* [WORK ORDER A] From the page on atypical mycobacterial antibiotic therapy, copy word for word the passage running from "Nobody knows the" up to and including "for extended periods.".
* [WORK ORDER B] In the page on atypical mycobacterial antibiotic therapy, what are current assumptions about AMAT efficacy based on?
* [WORK ORDER C] Write the next part of the page on atypical mycobacterial antibiotic therapy, picking up after its final sentence.

For Clinicians | Atypical Mycobacterial Antibiotic Therapy Protocol

by Dr. William Chamberlin

Nobody knows the optimum drug regimen to treat MAP. However, there are therapeutic principles that should be considered:

 

  1. Mycobacteria evolve. Resistant clones will emerge with single drug coverage. Therefore, multiple antibiotics should be administered.
  2. Mycobacteria switch their metabolism/morphology to a functionally more survivable state when stressed. Whether MAP forms cysts, becomes metabolically dormant or enhances its survival by assuming a cell-wall-deficient morphology in biofilms are all possibilities requiring further research. Nevertheless, properly chosen antibiotics need to be given for extended periods.
  3. Crohn’s disease is associated with innate immune deficiencies. Immune deficiencies predispose to microbial infections. Pathogenic mycobacteria exploit the immune deficiencies associated with Crohn’s disease identified by Genome Wide Association Studies.Optimum drug therapies for Crohn’s disease will include methods to enhance innate immunity.

Commentary on the efficacy of AMAT regimens is problematic without a method to measure whether treatment actually results in a reduction in bacterial infection. (Fortunately, advances in culture technique and fluorescent monoclonal antibody assays may soon solve this problem. Please view the videos from the August symposium by John Aitken and Dr. Amy Hermon-Taylor.) At this point any assumptions about AMAT efficacy are based on clinical improvement in patients.  Treatment regimens are based on experience with other Mycobacterium Avium Complex species.

* [DATA FOR REVIEW]
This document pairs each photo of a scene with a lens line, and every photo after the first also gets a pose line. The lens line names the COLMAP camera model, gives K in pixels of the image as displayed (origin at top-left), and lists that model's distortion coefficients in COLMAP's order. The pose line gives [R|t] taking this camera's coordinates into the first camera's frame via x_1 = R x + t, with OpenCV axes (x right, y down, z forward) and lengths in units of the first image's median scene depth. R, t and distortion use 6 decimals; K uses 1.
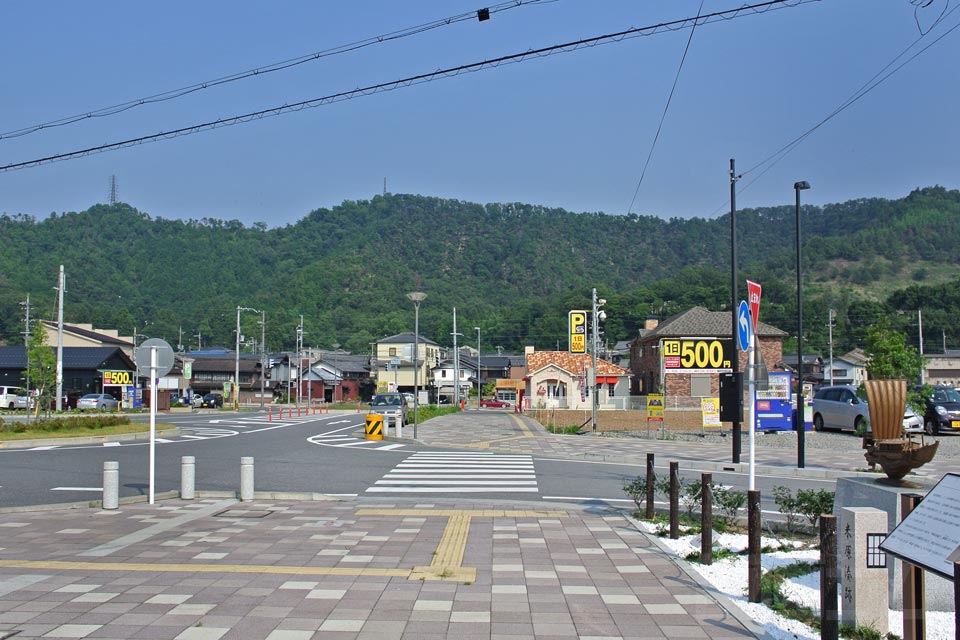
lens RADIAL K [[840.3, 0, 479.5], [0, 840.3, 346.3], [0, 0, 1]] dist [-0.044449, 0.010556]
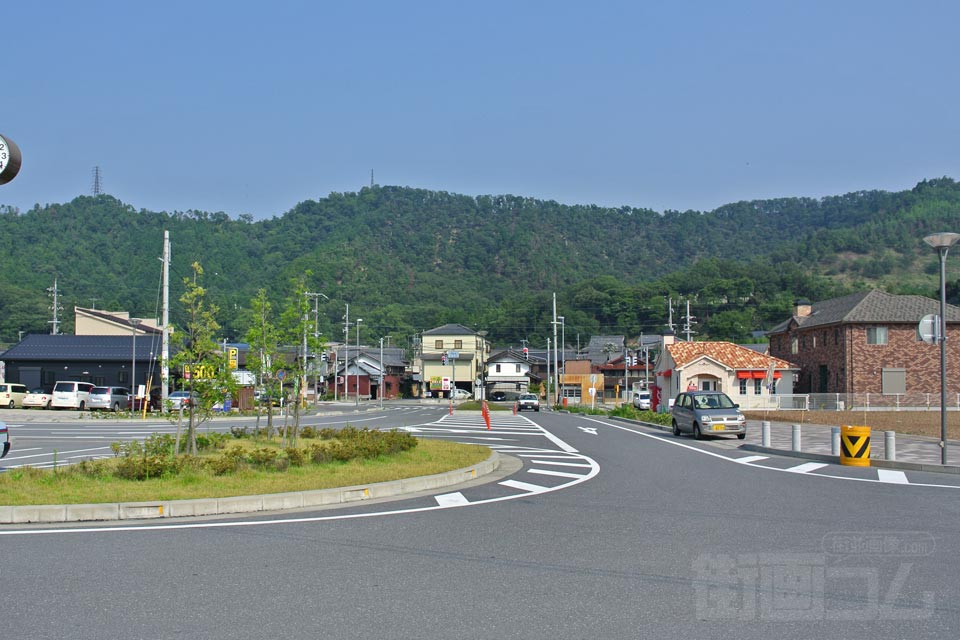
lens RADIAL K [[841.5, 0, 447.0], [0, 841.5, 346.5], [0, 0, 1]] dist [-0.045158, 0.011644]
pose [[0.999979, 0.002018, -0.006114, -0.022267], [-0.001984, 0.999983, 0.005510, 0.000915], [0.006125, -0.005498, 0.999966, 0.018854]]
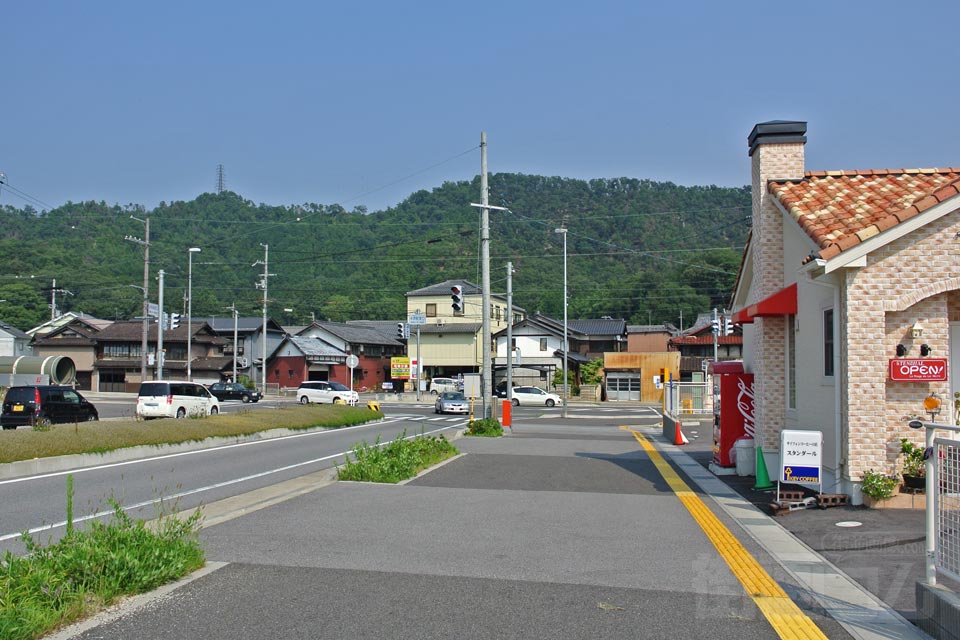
--
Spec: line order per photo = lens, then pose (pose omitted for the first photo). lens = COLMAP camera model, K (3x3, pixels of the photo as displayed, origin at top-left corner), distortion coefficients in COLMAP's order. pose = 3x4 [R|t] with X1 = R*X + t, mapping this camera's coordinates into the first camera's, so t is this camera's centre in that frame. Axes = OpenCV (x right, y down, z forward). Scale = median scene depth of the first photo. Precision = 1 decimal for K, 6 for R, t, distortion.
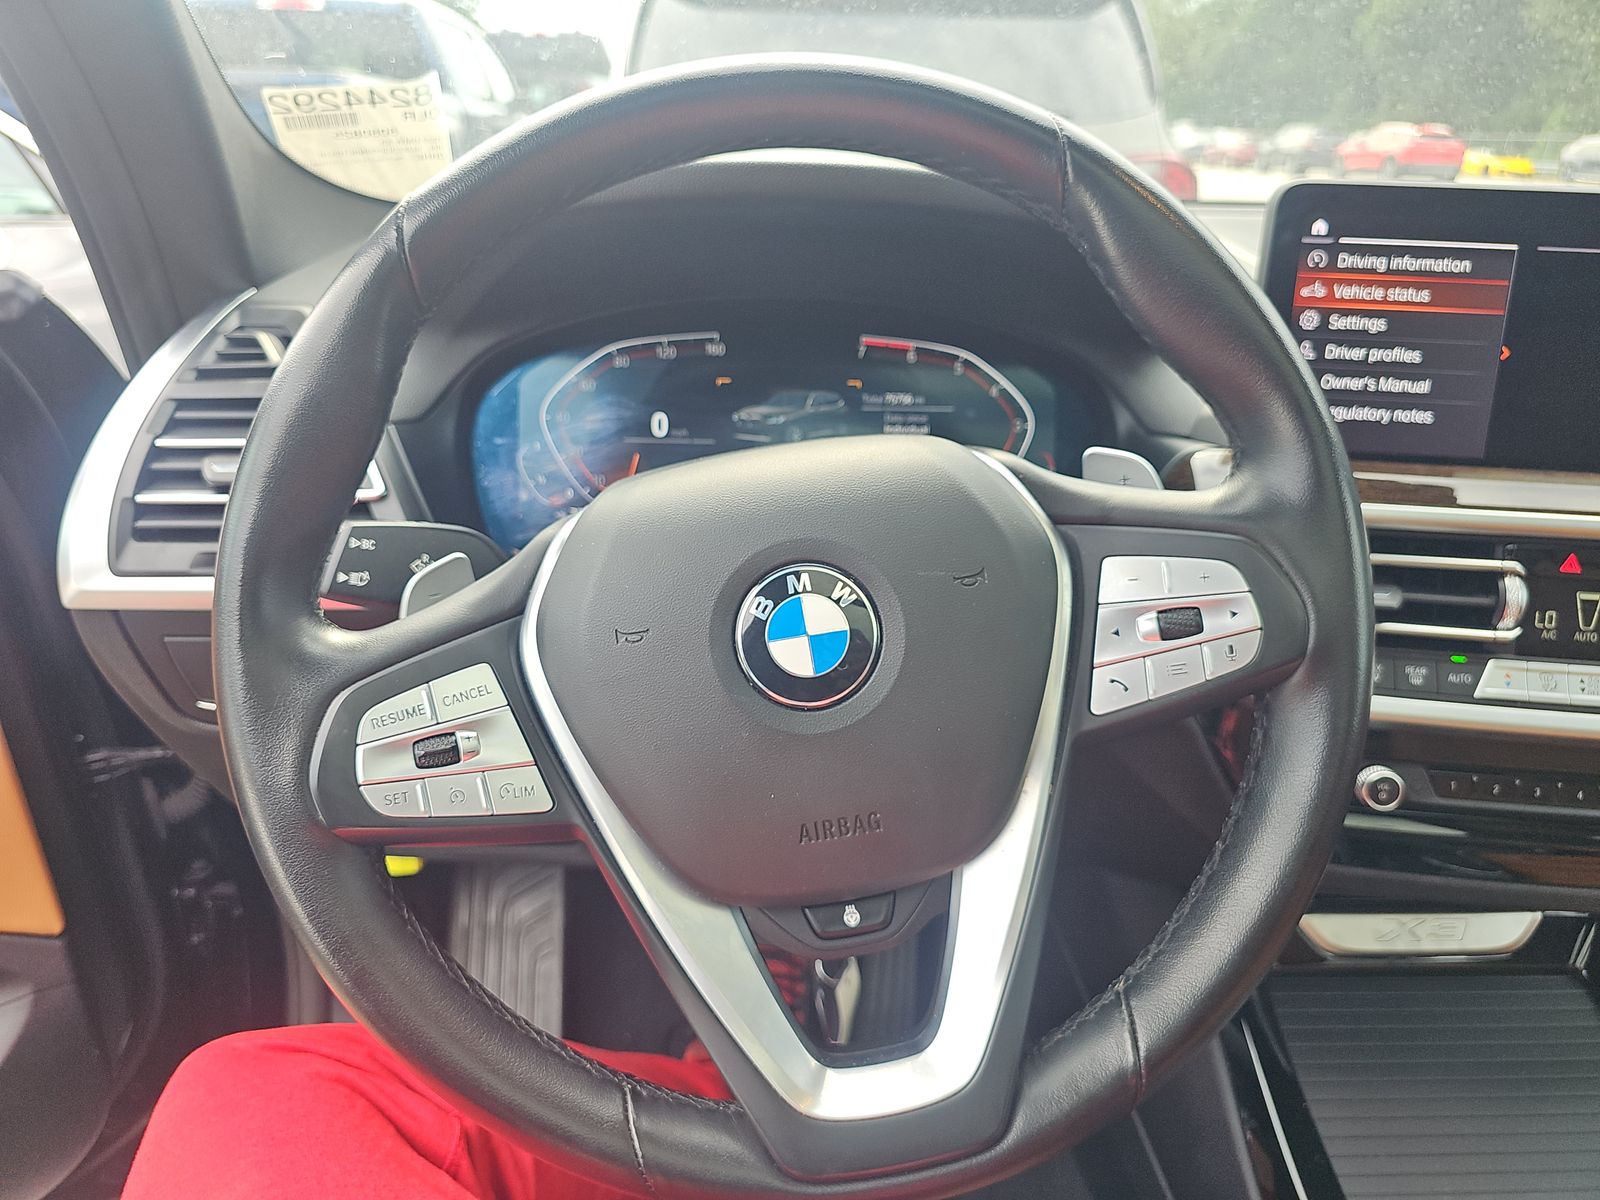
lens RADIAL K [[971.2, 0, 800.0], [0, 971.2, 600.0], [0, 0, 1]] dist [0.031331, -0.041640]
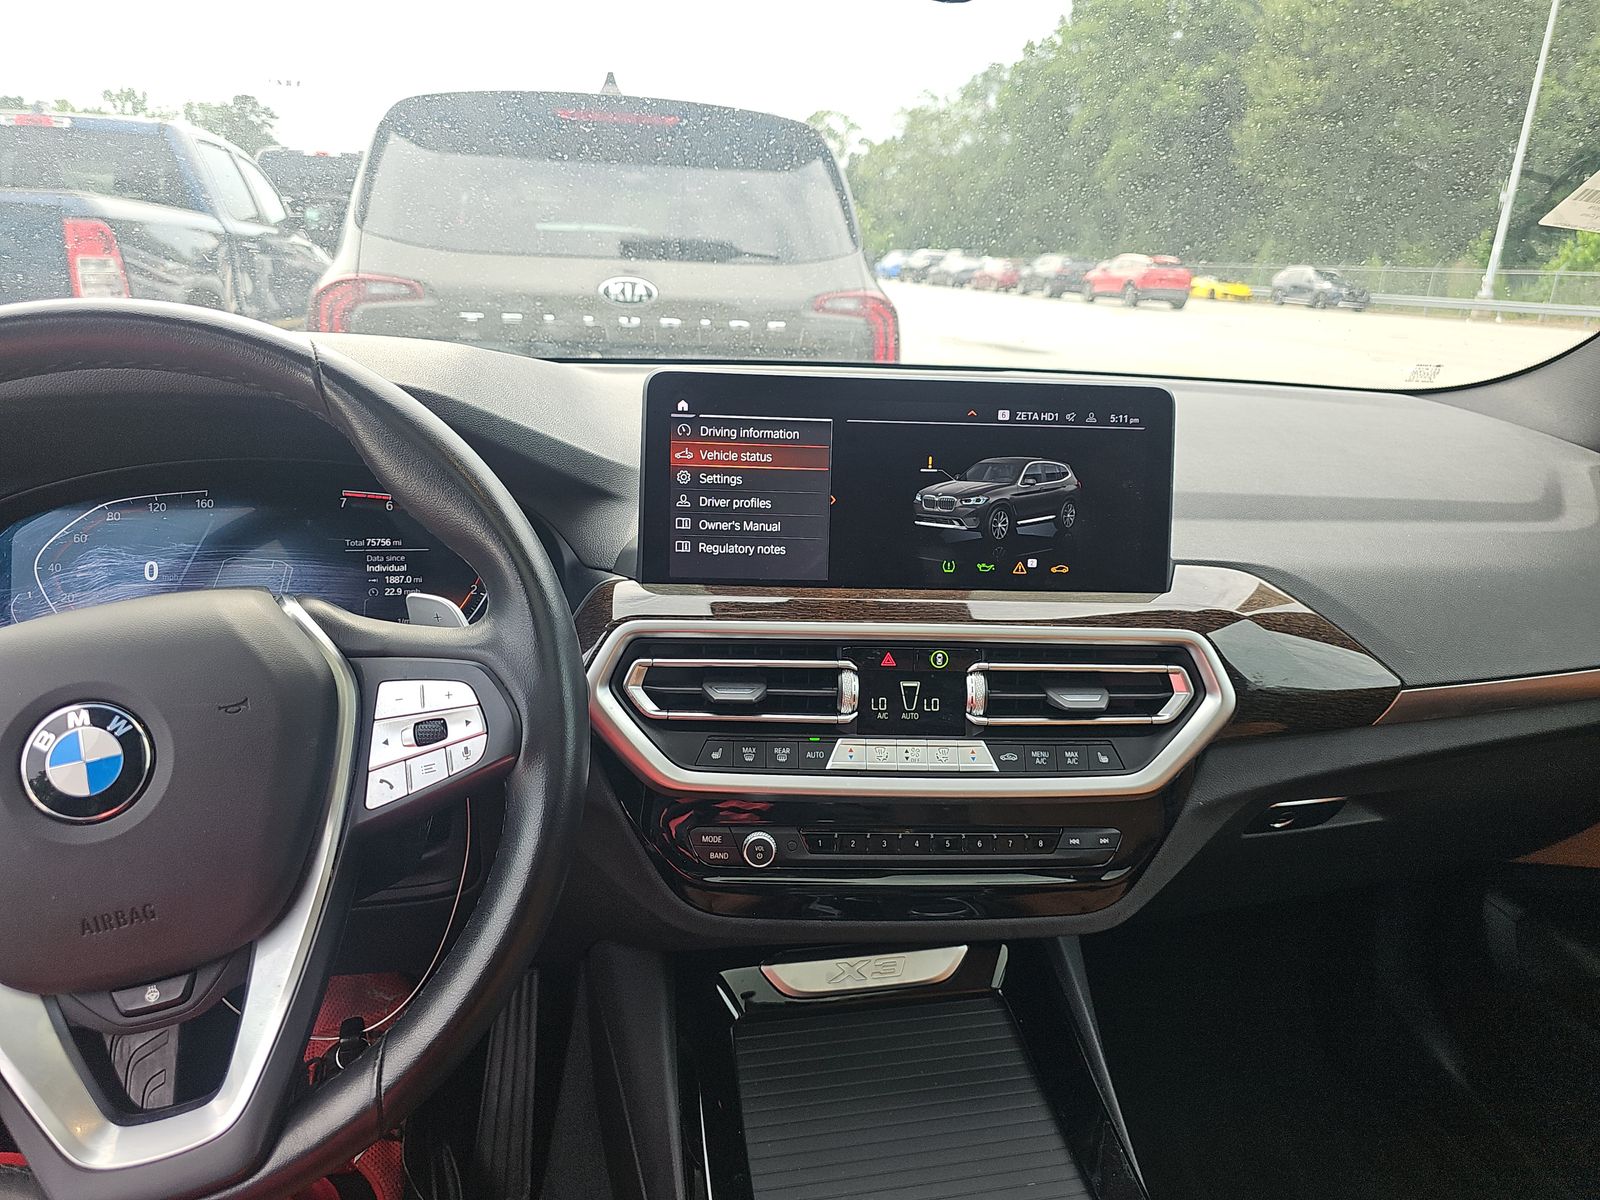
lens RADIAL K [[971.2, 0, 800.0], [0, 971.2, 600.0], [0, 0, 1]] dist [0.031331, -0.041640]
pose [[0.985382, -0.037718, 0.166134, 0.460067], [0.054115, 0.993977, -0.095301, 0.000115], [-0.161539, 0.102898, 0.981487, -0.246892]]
==
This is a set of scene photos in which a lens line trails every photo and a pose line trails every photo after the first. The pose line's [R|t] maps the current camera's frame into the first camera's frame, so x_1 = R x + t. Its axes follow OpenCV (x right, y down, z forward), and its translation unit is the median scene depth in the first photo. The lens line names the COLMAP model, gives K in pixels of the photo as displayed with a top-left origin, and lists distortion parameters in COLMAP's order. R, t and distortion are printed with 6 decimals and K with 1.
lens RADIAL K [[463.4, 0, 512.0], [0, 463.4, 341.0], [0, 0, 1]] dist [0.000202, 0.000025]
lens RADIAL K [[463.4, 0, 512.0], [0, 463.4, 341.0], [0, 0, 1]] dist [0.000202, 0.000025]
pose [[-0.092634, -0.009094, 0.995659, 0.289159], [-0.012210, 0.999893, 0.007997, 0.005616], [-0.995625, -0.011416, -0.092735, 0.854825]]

* [WRITTEN REPLY A]
Nobody knows the optimum drug regimen to treat MAP. However, there are therapeutic principles that should be considered:

 

  1. Mycobacteria evolve. Resistant clones will emerge with single drug coverage. Therefore, multiple antibiotics should be administered.
  2. Mycobacteria switch their metabolism/morphology to a functionally more survivable state when stressed. Whether MAP forms cysts, becomes metabolically dormant or enhances its survival by assuming a cell-wall-deficient morphology in biofilms are all possibilities requiring further research. Nevertheless, properly chosen antibiotics need to be given for extended periods.

* [WRITTEN REPLY B] Clinical improvement in patients.

* [WRITTEN REPLY C]
My approach is as follows:

AMAT is given daily for three to six months as a trial. If improvement is noted then it is continued for another 2 to 3 years. We truly don’t know how long to continue treatment. Regimens with reduced frequency of dosing, altered drug regimens, etc. all need to be explored. If there is absolutely no improvement then the decision is made to stop treatment and return to the conventional approaches (which usually have already been tried and found wanting.)

AMAT regimens that have been used are described below. As with any infection, optimum treatments will undoubtedly shift over time as different bacterial clones evolve.

  1. AZITHROMYCIN, RIFABUTIN, ETHAMBUTOL: Daily weight based dosing using standard recommendations. This regimen is recommended for “MAC Atypical Mycobacteria” by many. I have found it to be successful.
  2. CLARITHROMYCIN, RIFABUTIN, CLOFAZIMINE: This regimen was developed by Dr. Borody and is licensed to RedHill Biopharma. There is undoubtedly more experience using this combination of antibiotics than with any other.
  3. CLARITHROMYCIN, RIFAMPIN, LEVOFLOXACIN: I usually start patients on this regimen due to its lower expense and possibly fewer side effects. Standard dosing applies.
  4. Other combinations are likely to be effective. As a general rule, I want to include either Azithromycin or Clarithromycin, either Rifabutin or Rifampin, plus a third drug known to be active against non-tuberculosis mycobacteria. These other drugs include Ethambutol, Metronidazole, Moxifloxicin, Ciprofloxacin and undoubtedly others.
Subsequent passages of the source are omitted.